*** Opening Records for this task ***

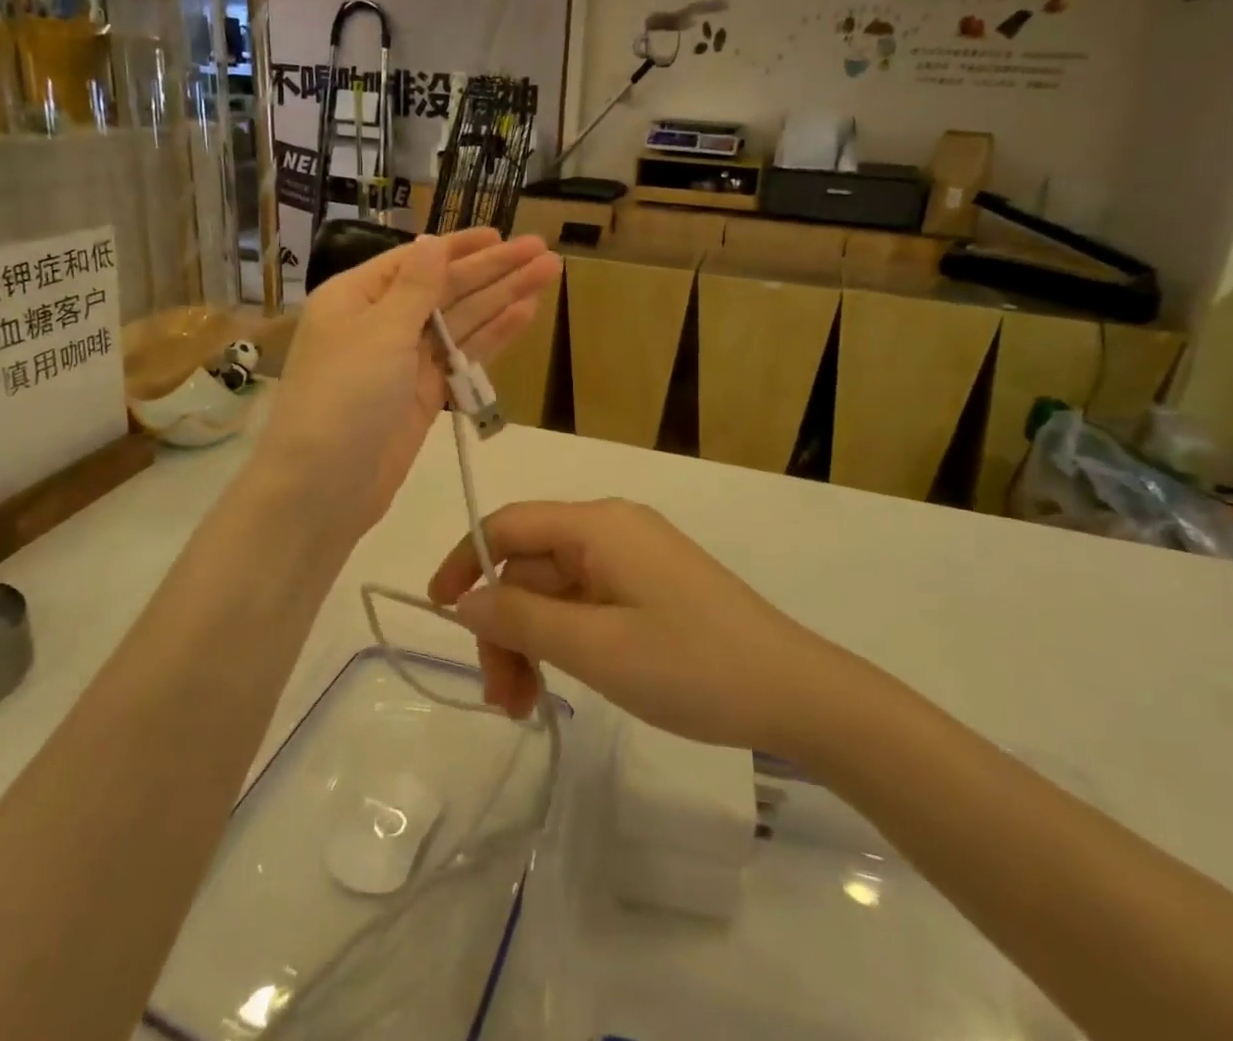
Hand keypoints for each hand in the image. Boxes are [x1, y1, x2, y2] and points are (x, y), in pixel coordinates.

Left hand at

*** Closing Records for this task ***
*** Opening Records for this task ***

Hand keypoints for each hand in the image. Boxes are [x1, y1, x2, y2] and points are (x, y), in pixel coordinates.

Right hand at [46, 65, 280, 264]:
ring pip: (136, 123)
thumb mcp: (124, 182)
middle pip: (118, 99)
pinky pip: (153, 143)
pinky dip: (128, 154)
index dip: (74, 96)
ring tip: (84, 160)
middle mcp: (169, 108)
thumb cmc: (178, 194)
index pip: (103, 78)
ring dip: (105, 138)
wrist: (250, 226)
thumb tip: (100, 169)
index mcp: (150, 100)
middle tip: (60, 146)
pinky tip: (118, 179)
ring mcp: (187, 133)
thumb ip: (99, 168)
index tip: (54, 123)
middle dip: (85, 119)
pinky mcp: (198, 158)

*** Closing Records for this task ***

▶ [Exercise description]:
Starting at the line that contains "pinky dip: (128, 154)" and stopping after the line that contains "pinky mcp: (198, 158)", write out every line exactly as it appears above, and no other line.

▶ [Answer box]:
pinky dip: (128, 154)
index dip: (74, 96)
ring tip: (84, 160)
middle mcp: (169, 108)
thumb cmc: (178, 194)
index pip: (103, 78)
ring dip: (105, 138)
wrist: (250, 226)
thumb tip: (100, 169)
index mcp: (150, 100)
middle tip: (60, 146)
pinky tip: (118, 179)
ring mcp: (187, 133)
thumb ip: (99, 168)
index tip: (54, 123)
middle dip: (85, 119)
pinky mcp: (198, 158)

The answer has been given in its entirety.